--- START OF Source text ---

Stalin 1945: "whoever occupies a territory also imposes on it his own social system. Everyone imposes his on social system as far as his Army can reach. It cannot be otherwise."

"... it was no different in its way for liberal parliamentarians or for fascists. Each ideology sought to use its military victories against other nations as a means of imposing that variant of the nation-state that it championed."

"... after the Japanese defeat the Americans rewrote the Japanese constitution, instituted a multipary bicameral legislature and the Austrian ballot, and provided for an independent judiciary."

"The real difference with respect to such forced conversions is between the nation-state, of whatever varient, and its state-nation predecessor. The imperial states of the 19th Century were largely indifferent to the domestic social structure of their colonies as long as they were compliant."

"This is the system that Gorbachev inherited: one that was preoccupied with the control of domestic society, which preoccupation was highly sensitive to global politics because international events had a profound effect on the legitimacy of the domestic regime. When Gorbachev attempted to transform Soviet and Eastern European domestic societies, it was with the goal of enhancing communism as a strategic actor; when this transformation only succeeded in delegitimating the socialist system itself, there were important consequences for Soviet international operations."

--- END OF Source text ---

§ Given request:
According to the source text, what were the imperial states of the 19th Century largely indifferent to?

--- START OF Data lines ---

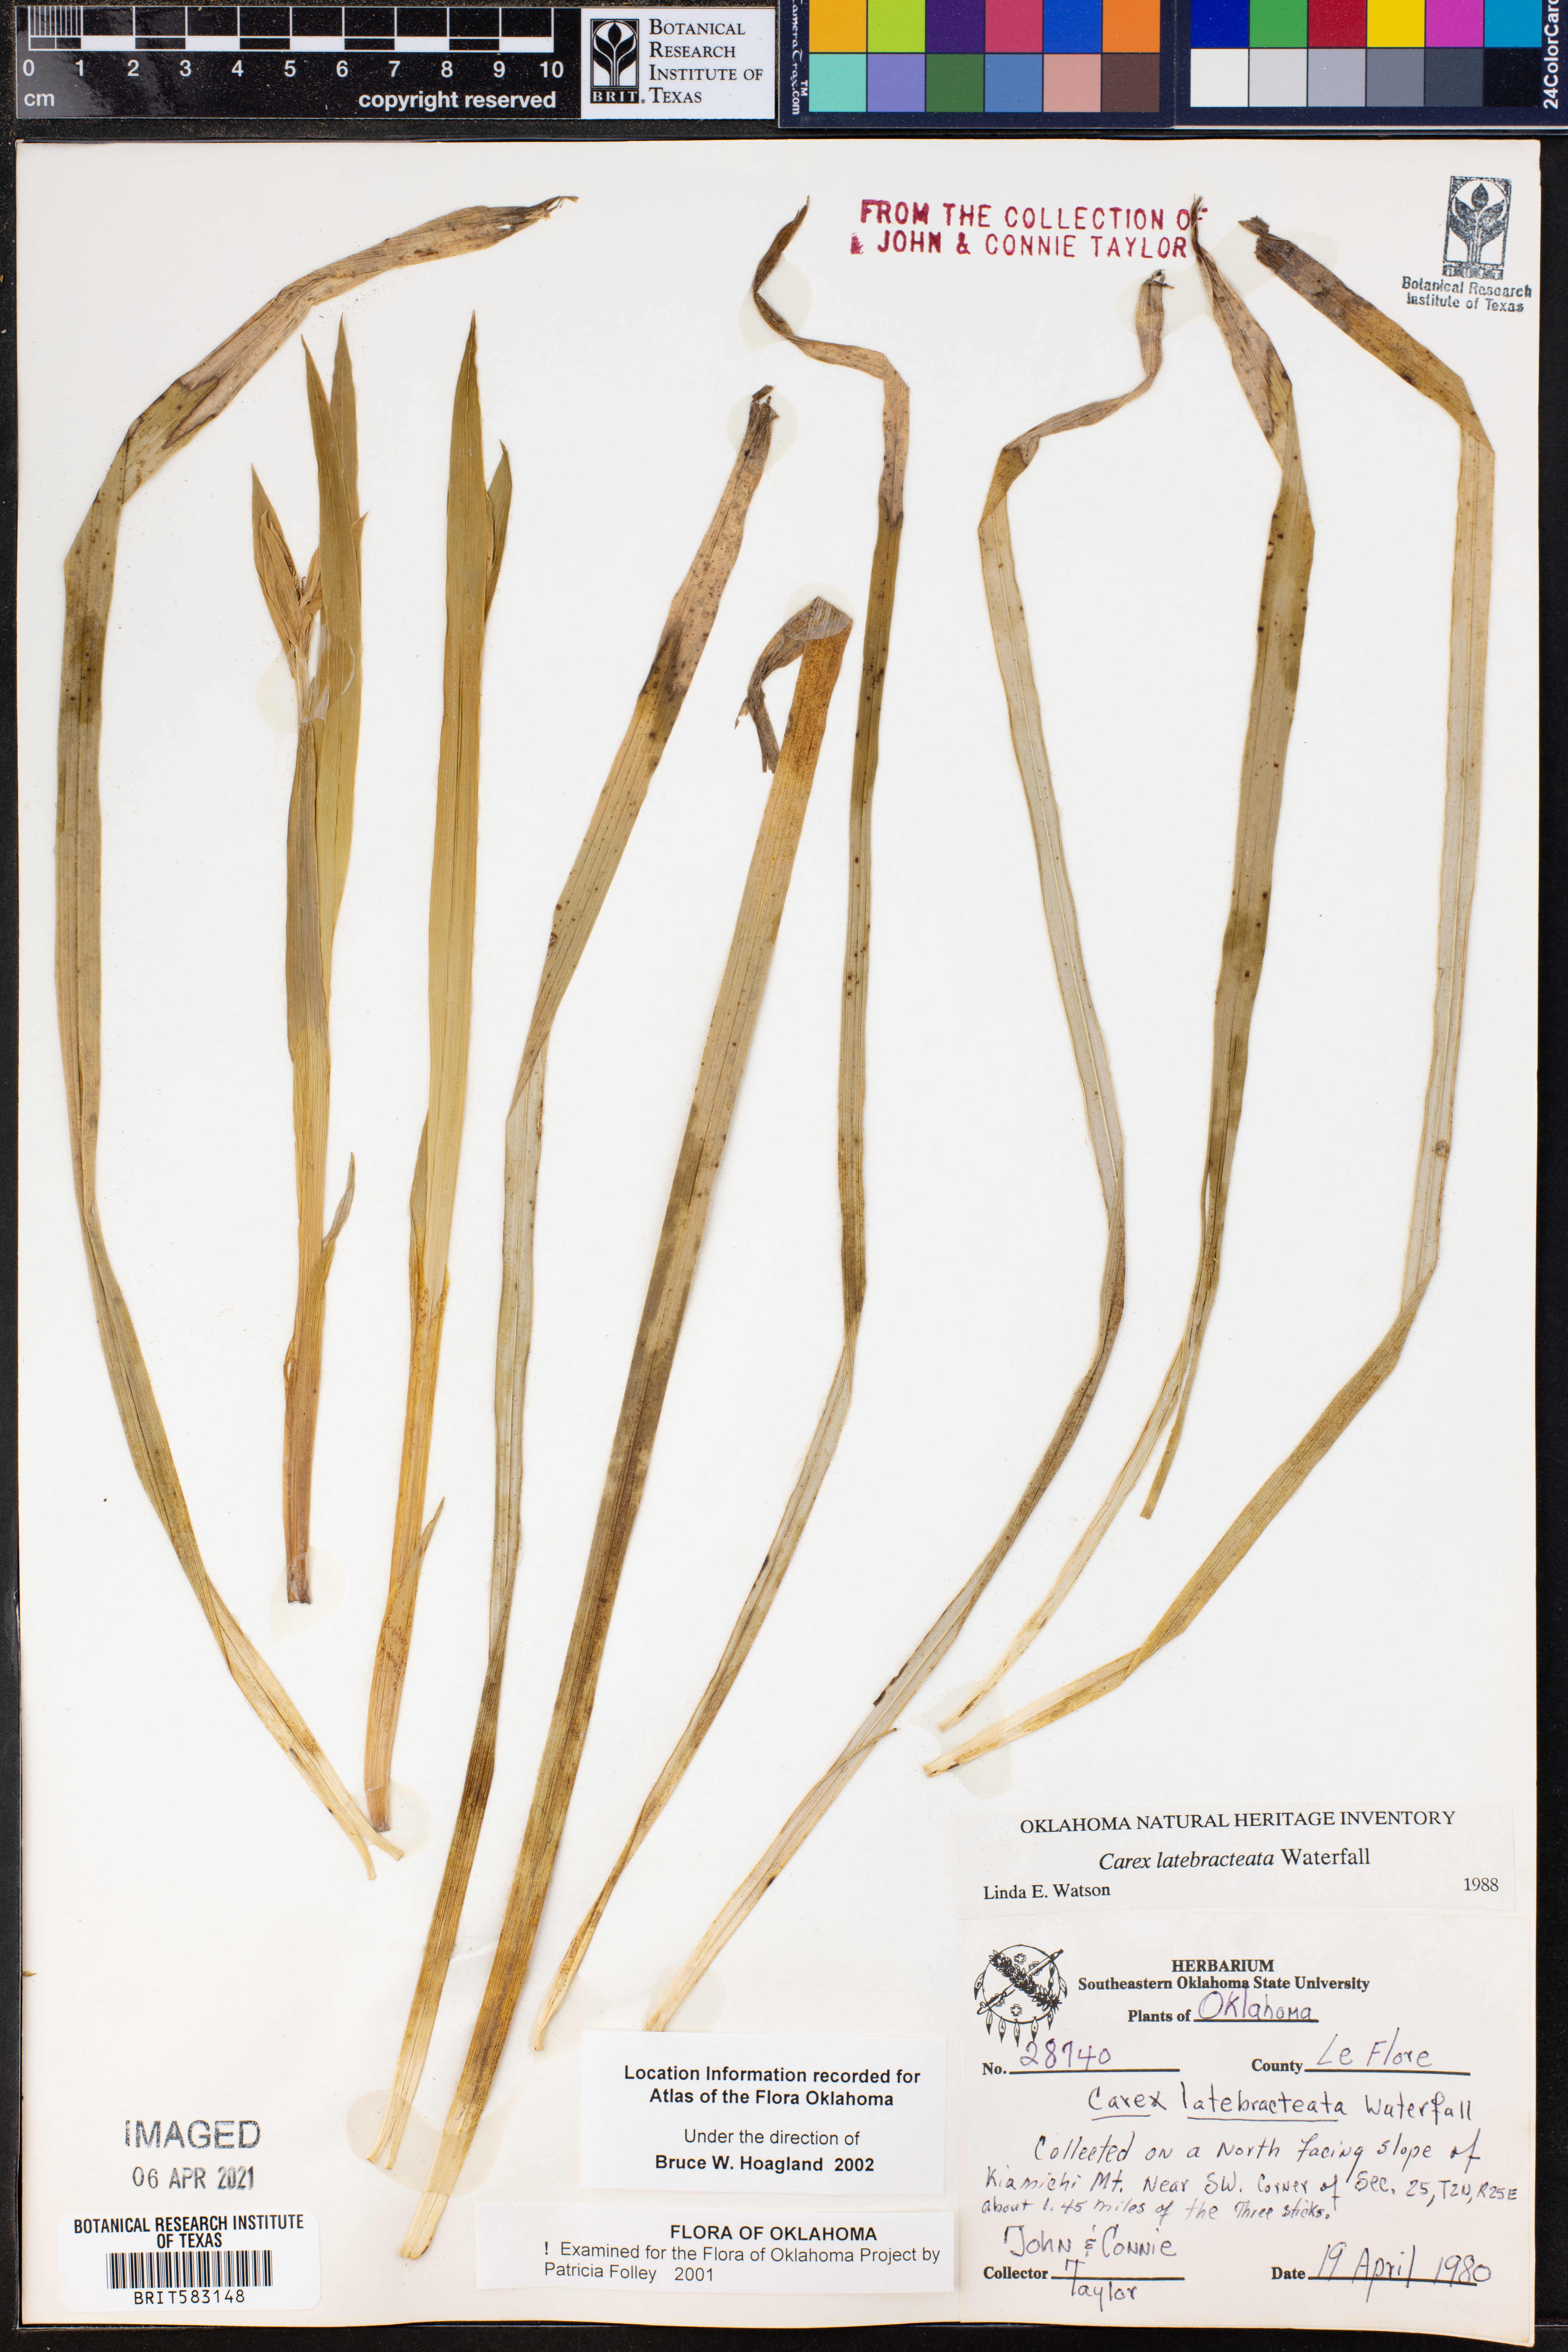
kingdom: Plantae
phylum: Tracheophyta
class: Liliopsida
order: Poales
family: Cyperaceae
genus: Carex
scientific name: Carex latebracteata
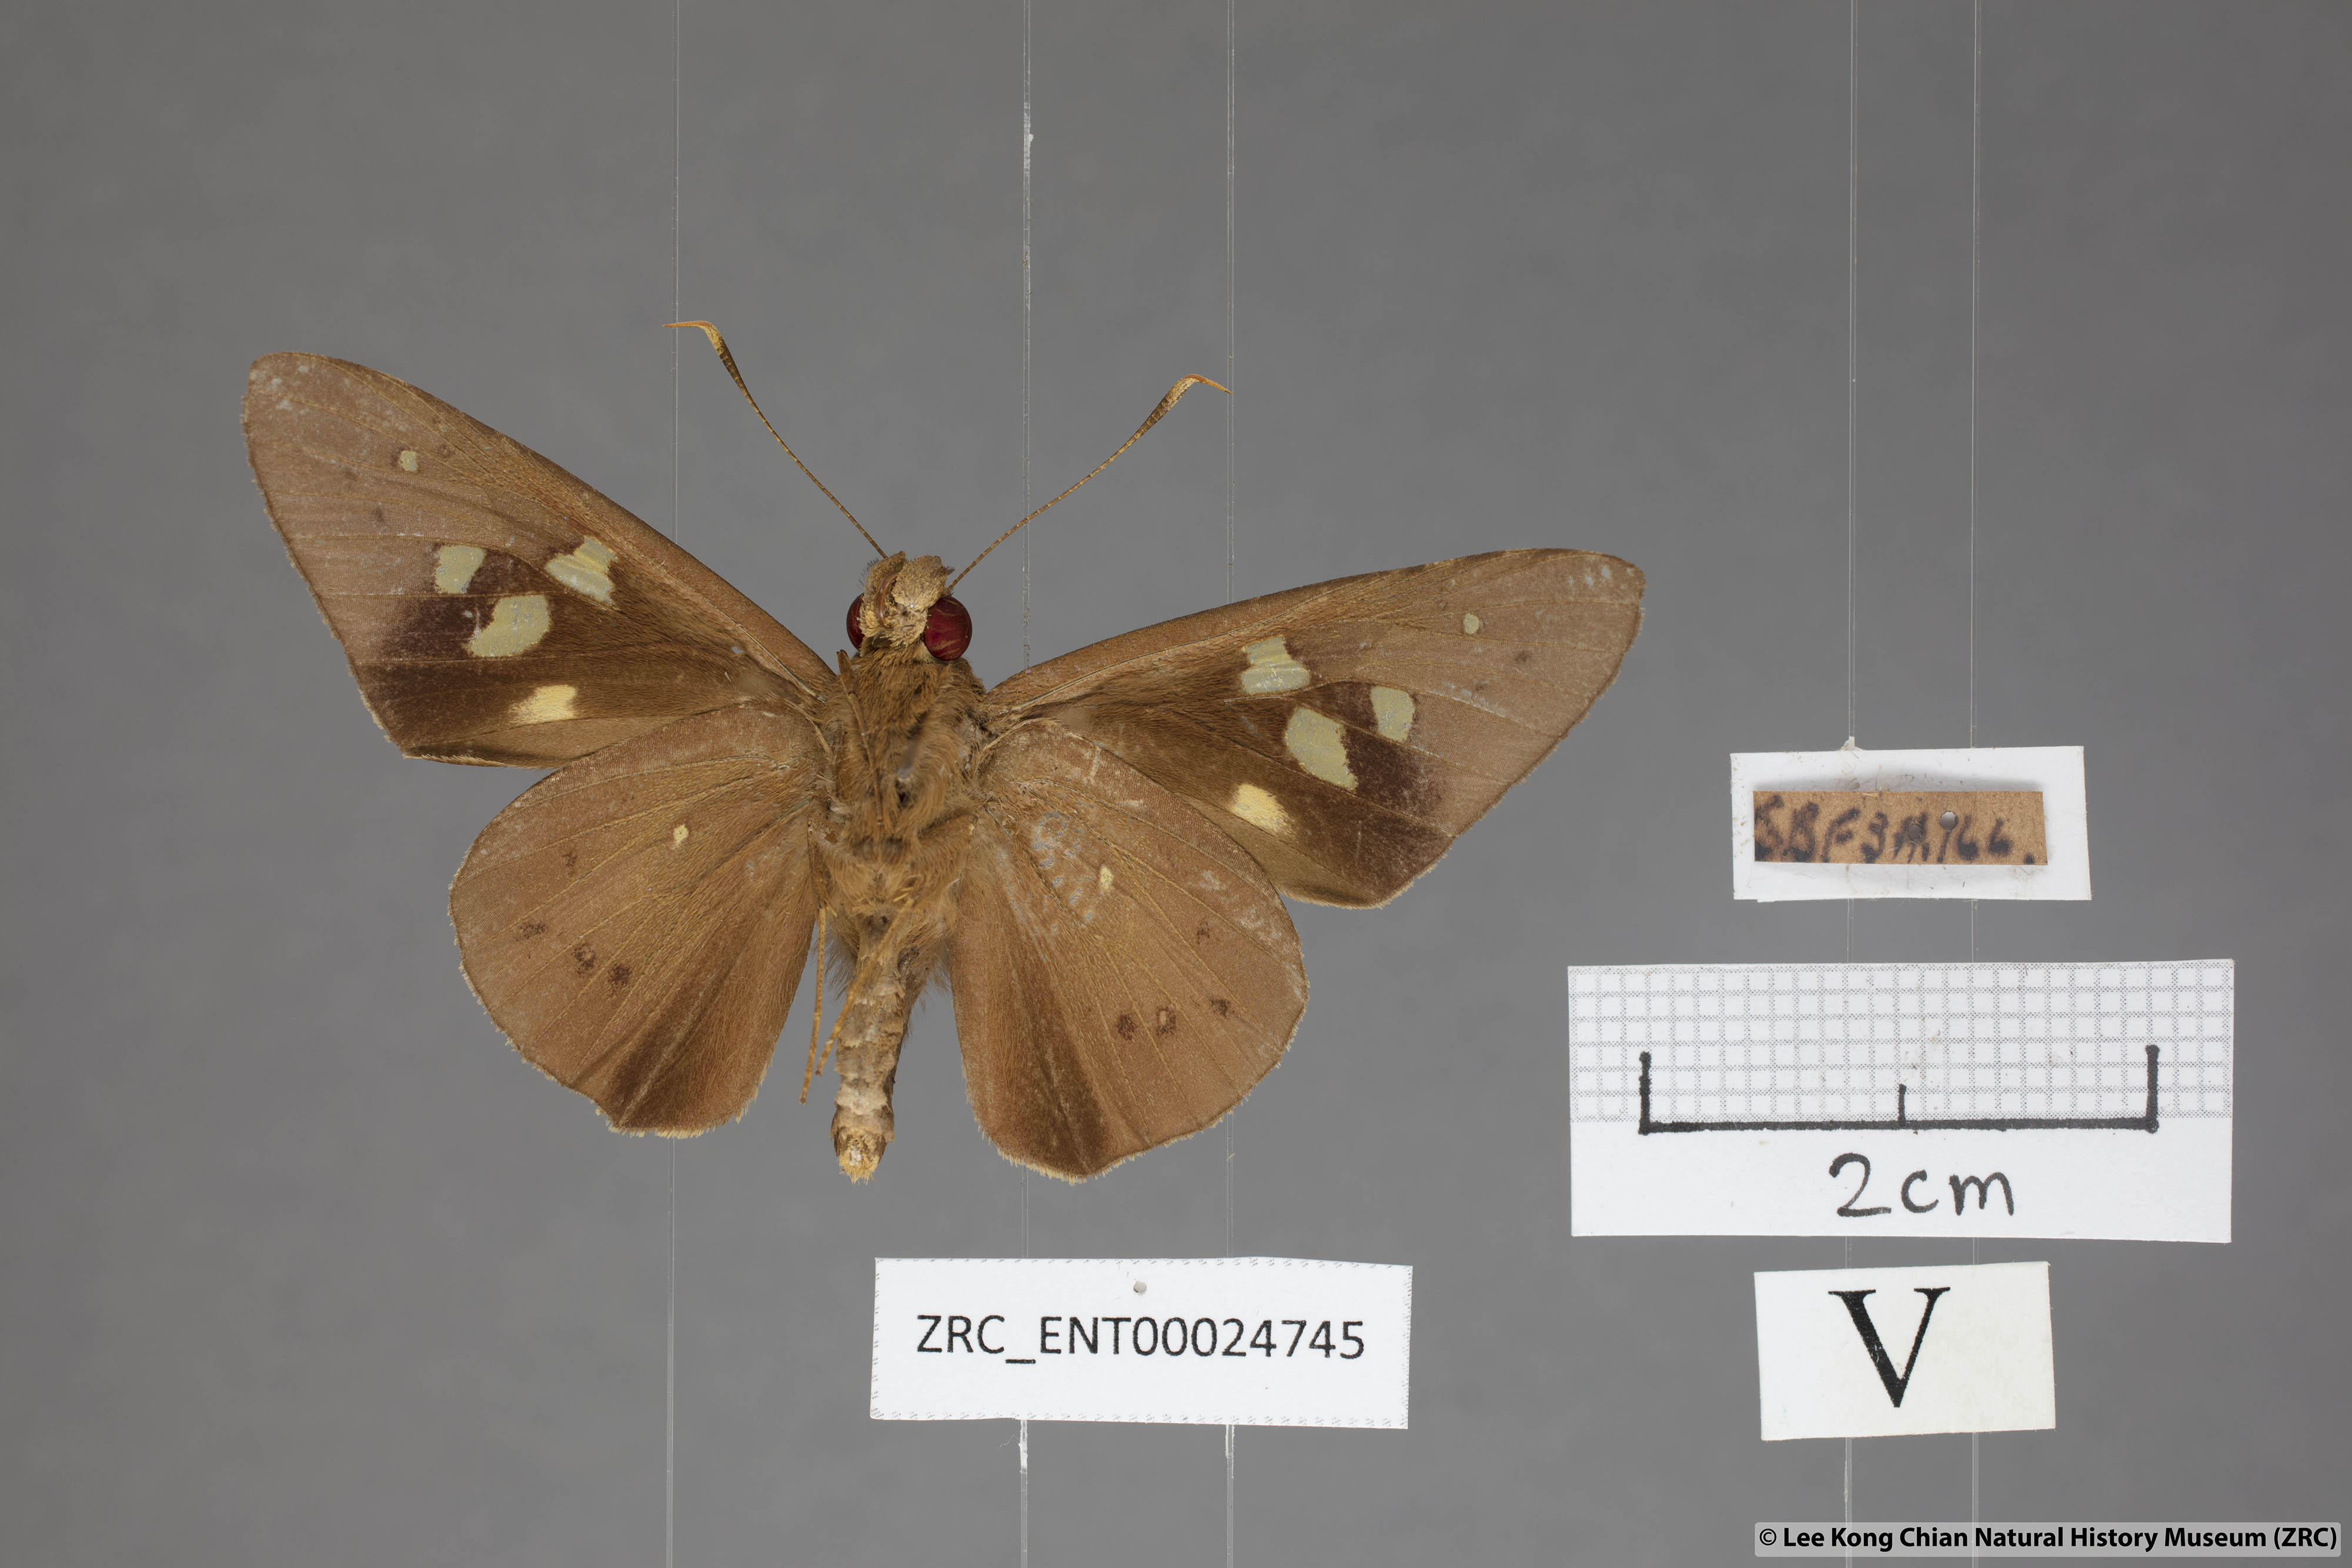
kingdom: Animalia
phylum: Arthropoda
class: Insecta
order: Lepidoptera
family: Hesperiidae
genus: Hidari
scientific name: Hidari irava
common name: Coconut skipper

--- END OF Data lines ---

§ Worked solution:
They were largely indifferent to the domestic social structure of their colonies, as long as the colonies were compliant.